Saved entries
****************

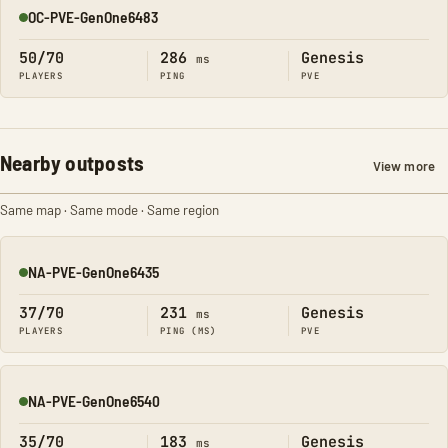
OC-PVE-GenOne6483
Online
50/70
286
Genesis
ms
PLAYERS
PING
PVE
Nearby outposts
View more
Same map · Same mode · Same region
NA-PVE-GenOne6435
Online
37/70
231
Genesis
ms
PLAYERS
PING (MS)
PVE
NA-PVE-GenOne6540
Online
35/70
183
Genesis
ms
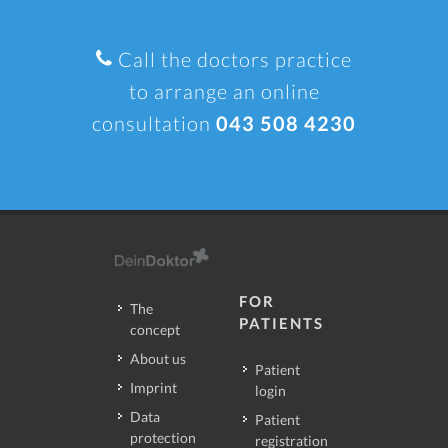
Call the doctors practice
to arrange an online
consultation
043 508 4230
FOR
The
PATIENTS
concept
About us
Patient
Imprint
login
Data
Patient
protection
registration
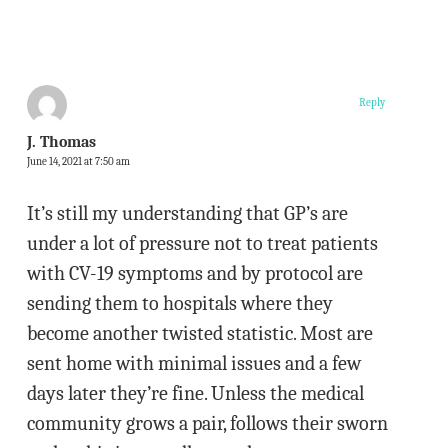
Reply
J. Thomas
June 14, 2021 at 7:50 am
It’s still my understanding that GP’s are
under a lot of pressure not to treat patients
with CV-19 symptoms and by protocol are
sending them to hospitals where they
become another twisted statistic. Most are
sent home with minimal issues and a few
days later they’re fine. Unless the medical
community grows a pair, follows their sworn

****************

## Work order:
Take the lines above from the top of the records through the one with "to arrange an online" and repeat them exactly, without any pictures.

## Solution for this task:
OC-PVE-GenOne6483
Online
50/70
286
Genesis
ms
PLAYERS
PING
PVE
Nearby outposts
View more
Same map · Same mode · Same region
NA-PVE-GenOne6435
Online
37/70
231
Genesis
ms
PLAYERS
PING (MS)
PVE
NA-PVE-GenOne6540
Online
35/70
183
Genesis
ms
Call the doctors practice
to arrange an online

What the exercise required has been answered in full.